Strankman was jailed in 2002 after being charged under the Customs Act for taking 756 bushels of wheat across the U.S. border in protest of the Canadian Wheat Board's monopoly. Strankman and other farmers arrested received a pardon from Prime Minister Stephen Harper on August 1, 2012, when the federal government's Marketing Freedom for Grain Farmers Act came into effect, which allowed producers to opt out of the Canadian Wheat Board and sell wheat on the open market.

At a reunion with 12 of 13 farmers who had been jailed for taking wheat across the border, Strankman stood by his decision to participate in the act of civil disobedience. He served one week of a 180-day sentence.

=== Climate Change Controversy ===
Strankman has been criticized for alleged Climate change denial. He has raised questions in the Legislative Assembly and in the media on whether anthropogenic climate change is real.

==Electoral history==
===2019 general election===

v; t; e; 2019 Alberta general election: Drumheller-Stettler
| Party | Candidate | Votes | % | ±% |
|  | United Conservative | Nate Horner | 16,958 | 76.69% | -4.89% |
|  | Independent | Rick Strankman | 1,841 | 8.33% | – |
|  | Alberta Party | Mark Nikota | 1,461 | 6.61% | – |
|  | New Democratic | Holly Heffernan | 1,446 | 6.54% | -11.89% |
|  | Alberta Independence | Jason Hushagen | 230 | 1.04% | – |
|  | Alberta Advantage | Greg Herzog | 176 | 0.80% | – |
| Total |  |  | 22,112 | – | – |
| Rejected, spoiled and declined |  |  | 62 | 51 | 4 |
| Eligible electors / turnout |  |  | 29,679 | 74.73% | 15.43% |
|  | United Conservative hold |  | Swing |  | 27.31% |
Source(s) Source: "59 - Drumheller-Stettler, 2019 Alberta general election". officialresults.elections.ab.ca. Elections Alberta. Retrieved May 21, 2020. Alberta. Chief Electoral Officer (2019). 2019 General Election. A Report of the Chief Electoral Officer. Volume II (PDF) (Report). Vol. 2. Edmonton, Alta.: Elections Alberta. pp. 262–268. ISBN 978-1-988620-12-1. Retrieved April 7, 2021.
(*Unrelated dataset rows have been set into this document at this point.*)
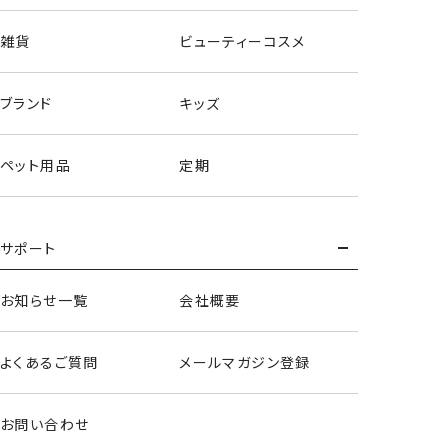
雑貨
ビューティーコスメ
ブランド
キッズ
ペット用品
定期
サポート
お知らせ一覧
会社概要
フェイスブラシ
よくあるご質問
メールマガジン登録
＜メップル＞
お問い合わせ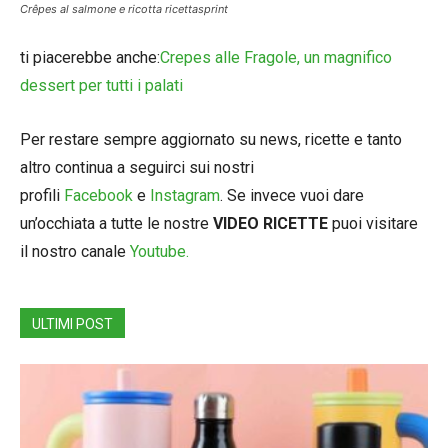
Crêpes al salmone e ricotta ricettasprint
ti piacerebbe anche:
Crepes alle Fragole, un magnifico
dessert per tutti i palati
Per restare sempre aggiornato su news, ricette e tanto
altro continua a seguirci sui nostri
profili
Facebook
e
Instagram
. Se invece vuoi dare
un’occhiata a tutte le nostre
VIDEO RICETTE
puoi visitare
il nostro canale
Youtube.
ULTIMI POST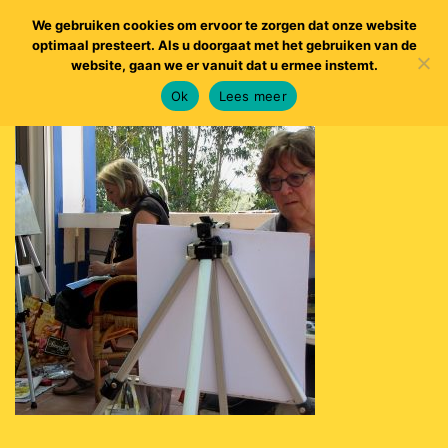
We gebruiken cookies om ervoor te zorgen dat onze website
optimaal presteert. Als u doorgaat met het gebruiken van de
website, gaan we er vanuit dat u ermee instemt.
Ok
Lees meer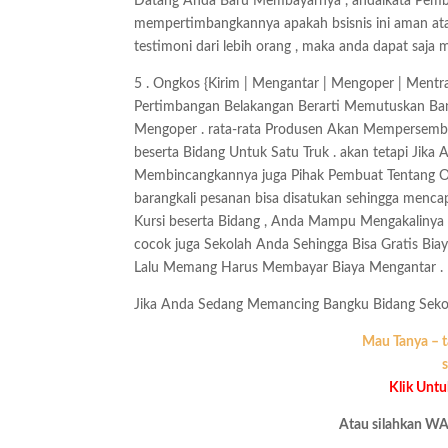
Datang Anda Baru Membayarnya , andaikata Pemb
mempertimbangkannya apakah bsisnis ini aman ata
testimoni dari lebih orang , maka anda dapat saja
5 . Ongkos {Kirim | Mengantar | Mengoper | Mentr
Pertimbangan Belakangan Berarti Memutuskan Ban
Mengoper . rata-rata Produsen Akan Mempersemb
beserta Bidang Untuk Satu Truk . akan tetapi Jik
Membincangkannya juga Pihak Pembuat Tentang On
barangkali pesanan bisa disatukan sehingga mencap
Kursi beserta Bidang , Anda Mampu Mengakalinya
cocok juga Sekolah Anda Sehingga Bisa Gratis Biay
Lalu Memang Harus Membayar Biaya Mengantar .
Jika Anda Sedang Memancing Bangku Bidang Sek
Mau Tanya – t
s
Klik Unt
Atau silahkan WA 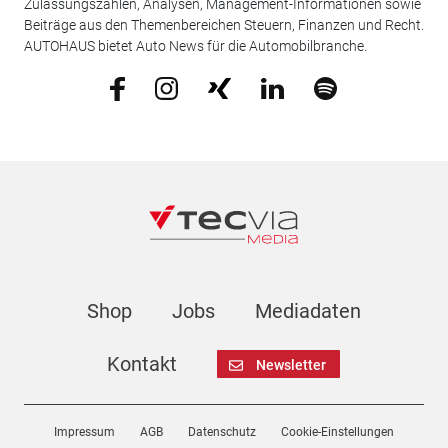
Zulassungszahlen, Analysen, Management-Informationen sowie
Beiträge aus den Themenbereichen Steuern, Finanzen und Recht.
AUTOHAUS bietet Auto News für die Automobilbranche.
Shop
Jobs
Mediadaten
Kontakt
Newsletter
Impressum
AGB
Datenschutz
Cookie-Einstellungen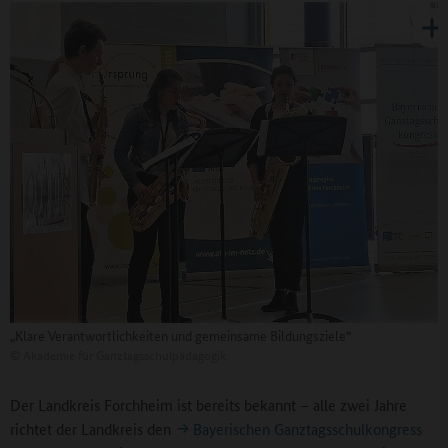
„Klare Verantwortlichkeiten und gemeinsame Bildungsziele“
©
Akademie für Ganztagsschulpädagogik
Der Landkreis Forchheim ist bereits bekannt – alle zwei Jahre
richtet der Landkreis den
Bayerischen Ganztagsschulkongress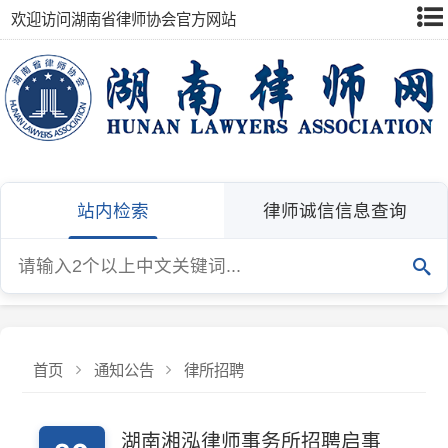
欢迎访问湖南省律师协会官方网站
站内检索
律师诚信信息查询
首页
通知公告
律所招聘
湖南湘泓律师事务所招聘启事
20
湖南湘泓律师事务所位于长沙市候家塘，现招
2026-07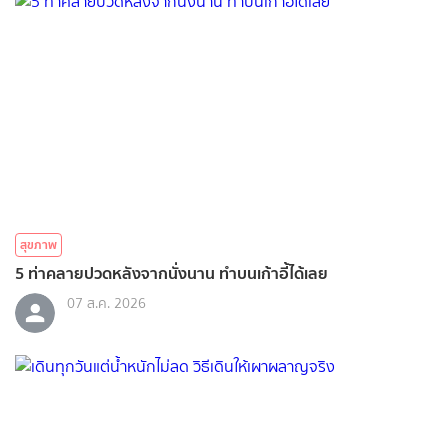
สุขภาพ
5 ท่าคลายปวดหลังจากนั่งนาน ทำบนเก้าอี้ได้เลย
07 ส.ค. 2026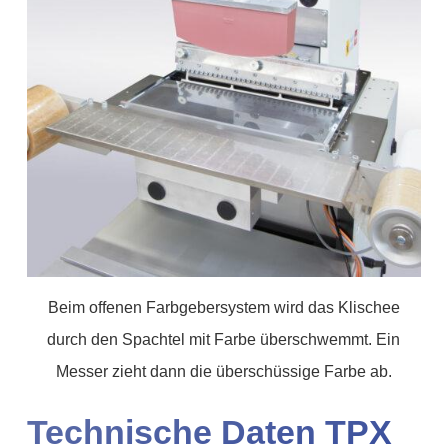
Beim offenen Farbgebersystem wird das Klischee
durch den Spachtel mit Farbe überschwemmt. Ein
Messer zieht dann die überschüssige Farbe ab.
Technische Daten TPX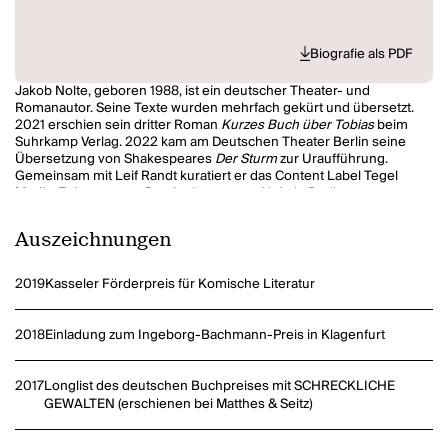
Biografie als PDF
Jakob Nolte, geboren 1988, ist ein deutscher Theater- und
Romanautor. Seine Texte wurden mehrfach gekürt und übersetzt.
2021 erschien sein dritter Roman
Kurzes Buch über Tobias
beim
Suhrkamp Verlag. 2022 kam am Deutschen Theater Berlin seine
Übersetzung von Shakespeares
Der Sturm
zur Uraufführung.
Gemeinsam mit Leif Randt kuratiert er das Content Label Tegel
Media. Er kommt aus Barsinghausen und lebt in Berlin.
Auszeichnungen
2019
Kasseler Förderpreis für Komische Literatur
2018
Einladung zum Ingeborg-Bachmann-Preis in Klagenfurt
2017
Longlist des deutschen Buchpreises mit SCHRECKLICHE
GEWALTEN (erschienen bei Matthes & Seitz)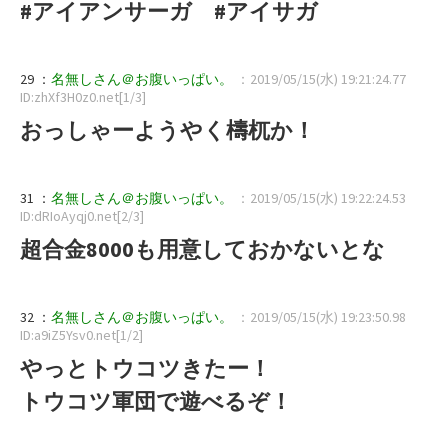
#アイアンサーガ #アイサガ
29 ：
名無しさん＠お腹いっぱい。
：2019/05/15(水) 19:21:24.77
ID:zhXf3H0z0.net[1/3]
おっしゃーようやく檮杌か！
31 ：
名無しさん＠お腹いっぱい。
：2019/05/15(水) 19:22:24.53
ID:dRIoAyqj0.net[2/3]
超合金8000も用意しておかないとな
32 ：
名無しさん＠お腹いっぱい。
：2019/05/15(水) 19:23:50.98
ID:a9iZ5Ysv0.net[1/2]
やっとトウコツきたー！
トウコツ軍団で遊べるぞ！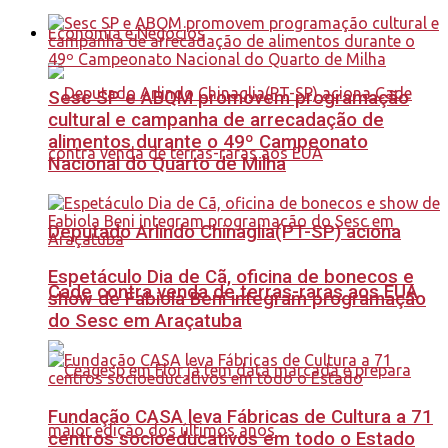
Economia e Negócios
Sesc SP e ABQM promovem programação
cultural e campanha de arrecadação de
alimentos durante o 49º Campeonato
Nacional do Quarto de Milha
Deputado Arlindo Chinaglia(PT-SP) aciona
Espetáculo Dia de Cã, oficina de bonecos e
Cade contra venda de terras-raras aos EUA
show de Fabiola Beni integram programação
do Sesc em Araçatuba
Fundação CASA leva Fábricas de Cultura a 71
centros socioeducativos em todo o Estado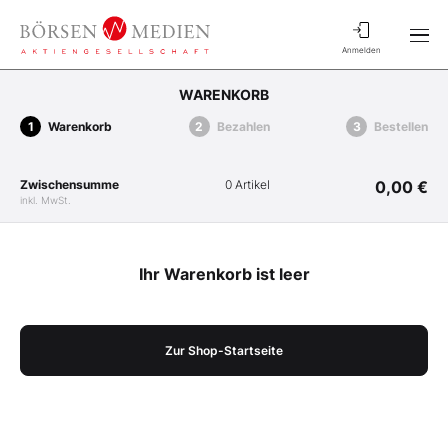
Anmelden
WARENKORB
Warenkorb
Bezahlen
Bestellen
Zwischensumme
0 Artikel
0,00 €
inkl. MwSt.
Ihr Warenkorb ist leer
Zur Shop-Startseite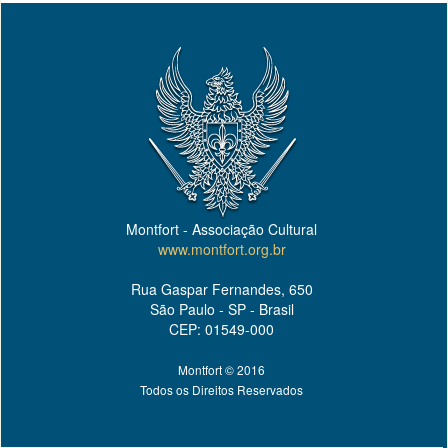
Montfort - Associação Cultural
www.montfort.org.br
Rua Gaspar Fernandes, 650
São Paulo - SP - Brasil
CEP: 01549-000
Montfort © 2016
Todos os Direitos Reservados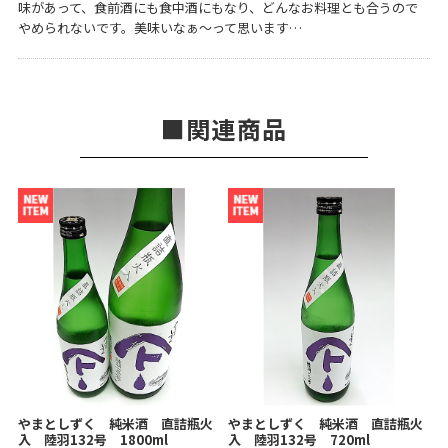
味があって、食前酒にも食中酒にもなり、どんなお料理とも合うので
やめられないです。美味いなぁ～って思います…
関連商品
やまとしずく 純米酒 直詰瓶火
やまとしずく 純米酒 直詰瓶火
入 陸羽132号 1800ml
入 陸羽132号 720ml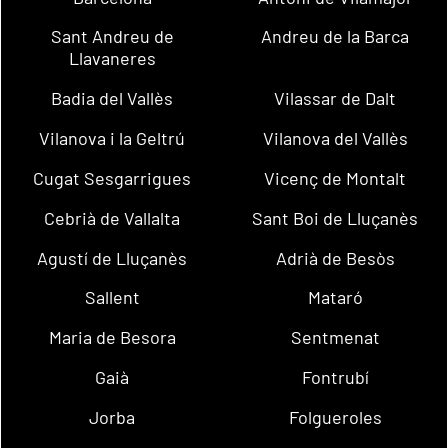
Sant Andreu de
Andreu de la Barca
Llavaneres
Badia del Vallès
Vilassar de Dalt
Vilanova i la Geltrú
Vilanova del Vallès
Cugat Sesgarrigues
Vicenç de Montalt
Cebrià de Vallalta
Sant Boi de Lluçanès
Agustí de Lluçanès
Adrià de Besòs
Sallent
Mataró
Maria de Besora
Sentmenat
Gaià
Fontrubí
Jorba
Folgueroles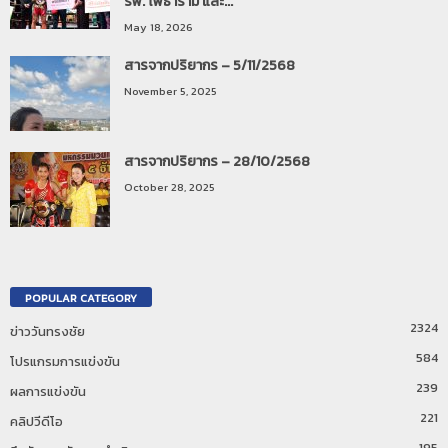
รพ. โพธาราม และ...
May 18, 2026
สารจากปริยากร – 5/11/2568
November 5, 2025
สารจากปริยากร – 28/10/2568
October 28, 2025
POPULAR CATEGORY
2324
ข่าววันทรงชัย
584
โปรแกรมการแข่งขัน
239
ผลการแข่งขัน
221
คลิปวีดีโอ
195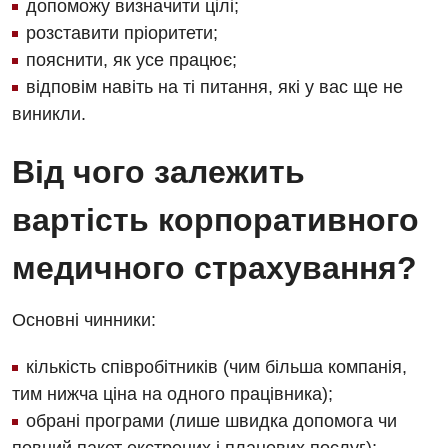
допоможу визначити цілі;
розставити пріоритети;
Кардіохірургія
пояснити, як усе працює;
Мамологія
відповім навіть на ті питання, які у вас ще не
виникли.
Медична психологія
Неврологія
Від чого залежить
Нейрохірургія
вартість корпоративного
Онкологічне відділлення
медичного страхування?
Оториноларингологія
Офтальмологічне відділення
Основні чинники:
Педіатричне відділення
кількість співробітників (чим більша компанія,
тим нижча ціна на одного працівника);
Проктологія
обрані програми (лише швидка допомога чи
Пульмонологія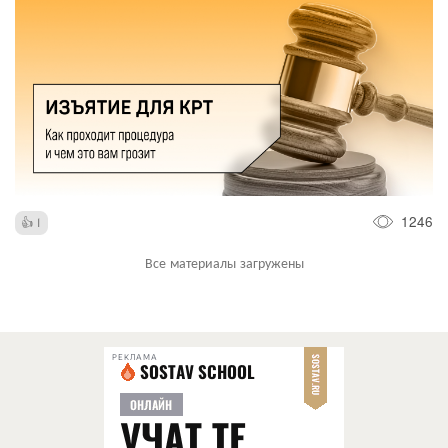
1246
1
Все материалы загружены
РЕКЛАМА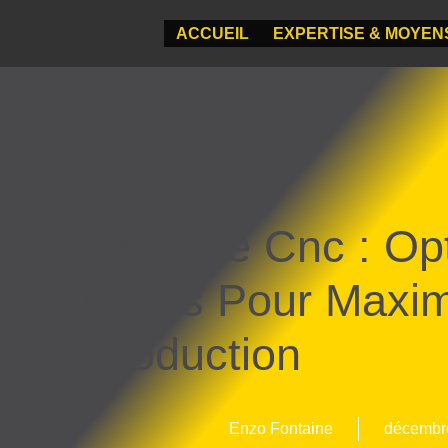
ACCUEIL
EXPERTISE & MOYEN
Usinage Cnc : Op
Coûts Pour Maxim
Production
Enzo Fontaine
décembr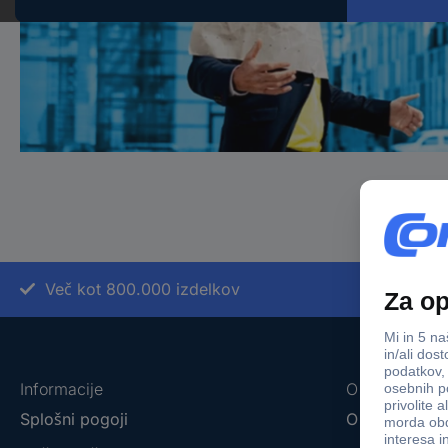
Več kot 800.000 izdelkov
Informacije
O nas
Splošni pogoji
O podjetju C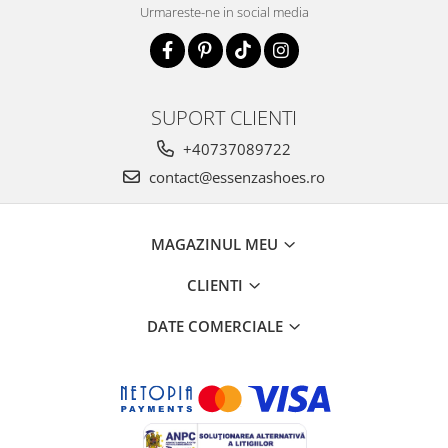
Urmareste-ne in social media
SUPORT CLIENTI
+40737089722
contact@essenzashoes.ro
MAGAZINUL MEU
CLIENTI
DATE COMERCIALE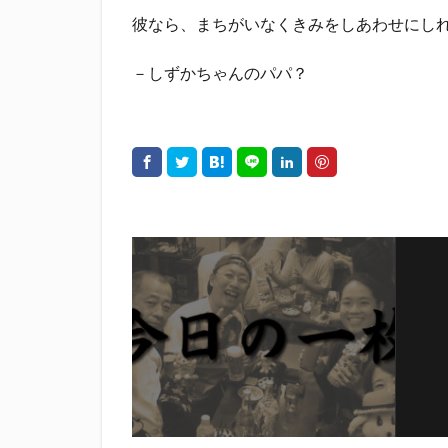
彼なら、まちがいなくきみをしあわせにし
－しずかちゃんのパパ？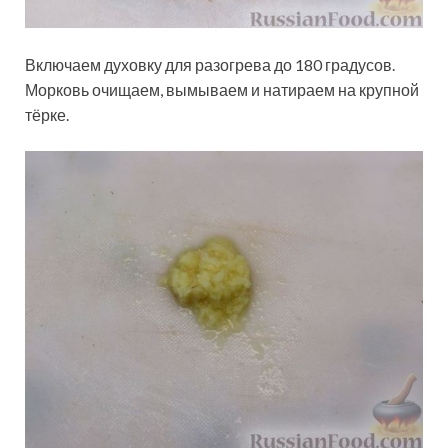
Включаем духовку для разогрева до 180 градусов.
Морковь очищаем, вымываем и натираем на крупной
тёрке.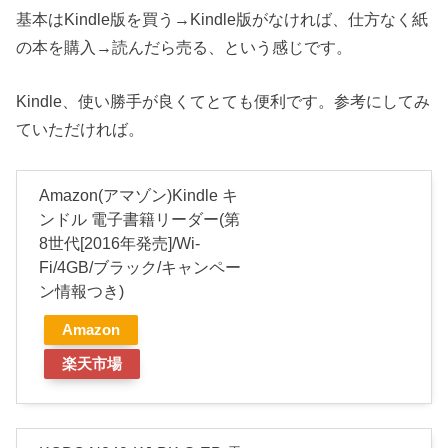
基本はKindle版を買う→Kindle版がなければ、仕方なく紙
の本を購入→読んだら売る、という感じです。
Kindle、使い勝手が良くてとても便利です。参考にしてみ
ていただければ。
Amazon(アマゾン)Kindle キ
ンドル 電子書籍リーダー(第
8世代[2016年発売]/Wi-
Fi/4GB/ブラック/キャンペー
ン情報つき)
Amazon
楽天市場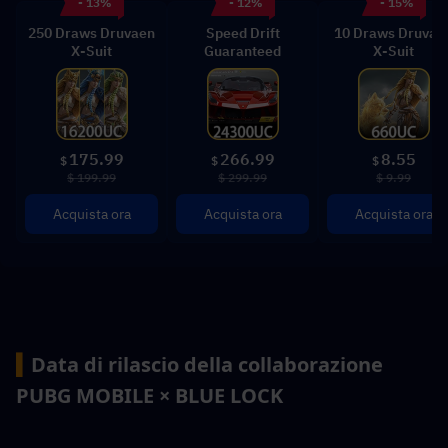
- 13%
- 12%
- 15%
250 Draws Druvaen
Speed Drift
10 Draws Druvae
X-Suit
Guaranteed
X-Suit
175.99
266.99
8.55
$
$
$
$ 199.99
$ 299.99
$ 9.99
Acquista ora
Acquista ora
Acquista ora
▍
Data di rilascio della collaborazione 
PUBG MOBILE × BLUE LOCK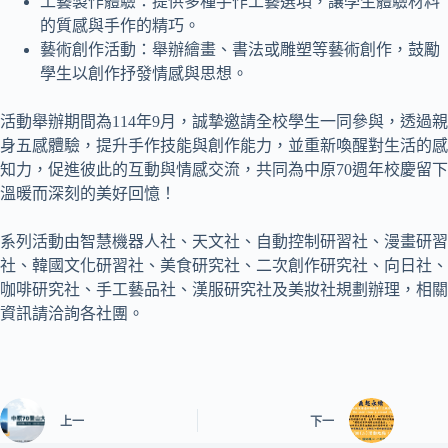
工藝製作體驗：提供多種手作工藝選項，讓學生體驗材料
的質感與手作的精巧。
藝術創作活動：舉辦繪畫、書法或雕塑等藝術創作，鼓勵
學生以創作抒發情感與思想。
活動舉辦期間為114年9月，誠摯邀請全校學生一同參與，透過親
身五感體驗，提升手作技能與創作能力，並重新喚醒對生活的感
知力，促進彼此的互動與情感交流，共同為中原70週年校慶留下
溫暖而深刻的美好回憶！
系列活動由智慧機器人社、天文社、自動控制研習社、漫畫研習
社、韓國文化研習社、美食研究社、二次創作研究社、向日社、
咖啡研究社、手工藝品社、漢服研究社及美妝社規劃辦理，相關
資訊請洽詢各社團。
上一
下一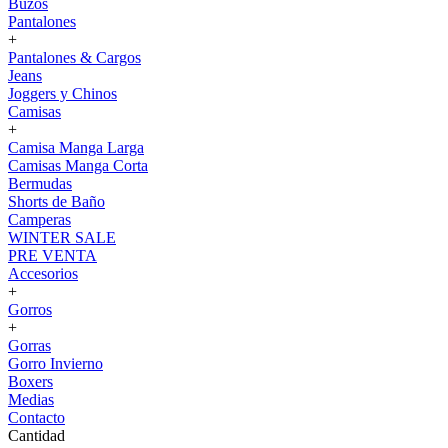
Buzos
Pantalones
+
Pantalones & Cargos
Jeans
Joggers y Chinos
Camisas
+
Camisa Manga Larga
Camisas Manga Corta
Bermudas
Shorts de Baño
Camperas
WINTER SALE
PRE VENTA
Accesorios
+
Gorros
+
Gorras
Gorro Invierno
Boxers
Medias
Contacto
Cantidad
===2015 general election===

2015 Alberta general election
| Party | Candidate | Votes | % |
|  | Wildrose | Rick Strankman | 7,563 | 47.6 |
|  | Progressive Conservative | Jack Hayden | 5,399 | 34.0 |
|  | New Democratic | Emily Shannon | 2,928 | 18.4 |

===2012 general election===

v; t; e; 2012 Alberta general election: Drumheller-Stettler
| Party | Candidate | Votes | % | ±% |
|  | Wildrose | Rick Strankman | 7,452 | 49.38 | +38.91 |
|  | Progressive Conservative | Jack Hayden | 6,587 | 43.65 | -25.25 |
|  | New Democratic | Aditya "Adi" Rao | 408 | 2.70 | -0.02 |
|  | Liberal | Cam Roset | 362 | 2.40 | -12.03 |
|  | Alberta Party | Andrew Berdahl | 281 | 1.86 | – |
| Total valid votes |  |  | 15,090 | – | – |
| Rejected, spoiled, and declined |  |  | 49 | 57 | 2 |
| Registered electors / turnout |  |  | 24,788 | 61.31 | +17.58 |
|  | Wildrose gain from Progressive Conservative |  | Swing |  | +32.08 |
Source(s) Elections Alberta. "Electoral division results: Drumheller-Stettler". Retrieved July 16, 2018. Chief Electoral Officer (2012). The Report of the Chief Electoral Officer on the 2011 Provincial Enumeration and Monday, April 23, 2012 Provincial General Election of the Twenty-eighth Legislative Assembly (PDF). Edmonton: Elections Alberta. pp. 342–344. OCLC 824182259. Retrieved November 16, 2020.